Computable randomness is inherently imprecise
Gert de Cooman and Jasper De Bock
Proceedings of Machine Learning Research, vol. 62, pp. 133–144, 2017
A conference version of one of the papers I am perhaps most proud of. Research for this paper started with discussions between Philip Dawid and myself about what prequential interval forecasting would look like, during a joint stay at Durham University in late 2014. Jasper who joined in late 2015, and I wrote an early prequential version of the present paper during a joint research visit to the Universities of Strathclyde and Durham in May 2016, trying to extend results by Volodya Vovk to make them allow for interval forecasts. In an email exchange, Volodya pointed out a number of difficulties with our approach, which we were able to resolve by letting go of its prequential emphasis, at least for the time being.
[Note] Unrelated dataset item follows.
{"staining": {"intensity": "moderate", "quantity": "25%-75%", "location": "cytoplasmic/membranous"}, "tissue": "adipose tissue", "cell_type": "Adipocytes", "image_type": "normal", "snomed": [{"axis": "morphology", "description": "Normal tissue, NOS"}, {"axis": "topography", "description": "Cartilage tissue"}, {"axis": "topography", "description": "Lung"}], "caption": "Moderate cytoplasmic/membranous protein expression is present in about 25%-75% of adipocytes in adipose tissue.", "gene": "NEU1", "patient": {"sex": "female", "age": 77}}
This was done during research visits of mine to Jasper at IDSIA in late 2016 and early 2017.
Abstract: We use the martingale-theoretic approach of game-theoretic probability to incorporate imprecision into the study of randomness. In particular, we define a notion of computable randomness associated with interval, rather than precise, forecasting systems, and study its properties. The richer mathematical structure that thus arises lets us better understand and place existing results for the precise limit. When we focus on constant interval forecasts, we find that every infinite sequence of zeroes and ones has an associated filter of intervals with respect to which it is computably random. It may happen that none of these intervals is precise, which justifies the title of this paper. We illustrate this by showing that computable randomness associated with non-stationary precise forecasting systems can be captured by a stationary interval forecast, which must then be less precise: a gain in model simplicity is thus paid for by a loss in precision.